Nitric oxide (*NO) is a short-lived free radical with many functions including vasoregulation, synaptic plasticity, and immune modulation and has recently been associated with AIDS pathology. Various pathophysiological conditions, such as viral infection, trigger inducible nitric oxide synthase (iNOS) to synthesize NO in the cell. NO-derived species can react with thiols of proteins and form nitrosothiol adducts. HIV-1 protease (HIV-PR) contains two cysteine residues, Cys67 and Cys95, which are believed to serve a regulatory function.
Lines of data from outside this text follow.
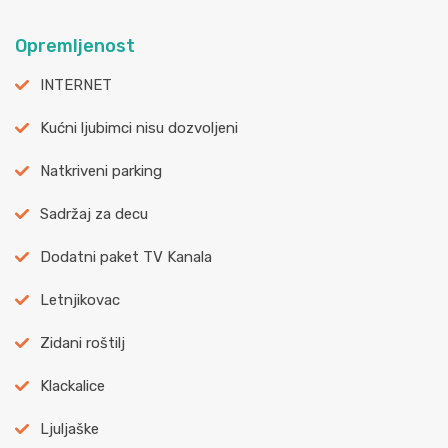
Opremljenost
INTERNET
Kućni ljubimci nisu dozvoljeni
Natkriveni parking
Sadržaj za decu
Dodatni paket TV Kanala
Letnjikovac
Zidani roštilj
Klackalice
Ljuljaške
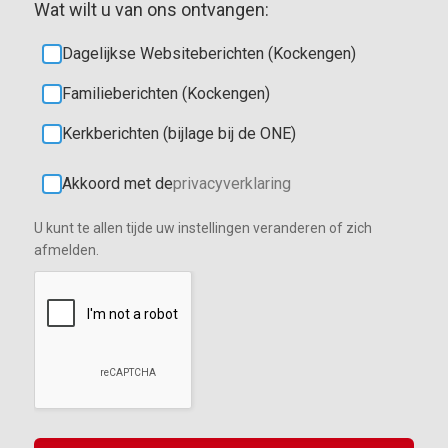
Wat wilt u van ons ontvangen:
Dagelijkse Websiteberichten (Kockengen)
Familieberichten (Kockengen)
Kerkberichten (bijlage bij de ONE)
Akkoord met de
privacyverklaring
U kunt te allen tijde uw instellingen veranderen of zich
afmelden.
We have found that HIV-PR is inactivated by nitric oxide produced in vitro by NO donors and by iNOS. Sodium nitroprusside inhibited HIV-PR by 70%, and S-nitroso-N-acetylpenicillamine completely inhibited the enzyme. Furthermore, iNOS generated sufficient NO to inhibit HIV-PR activity by almost 90%. This inactivation was reversed by the addition of reducing agents. Treatment of HIV-PR with NO donors and ritonavir (a competitive peptide inhibitor) indicates that NO exerts its effect through a site independent of the active site of HIV-PR. Using electrospray ionization mass spectrometry, we found that NO forms S-nitrosothiols on Cys67 and Cys95 of HIV-PR which directly correlate with a loss of activity. These data indicate that NO may suppress HIV-1 replication by directly inhibiting HIV-PR.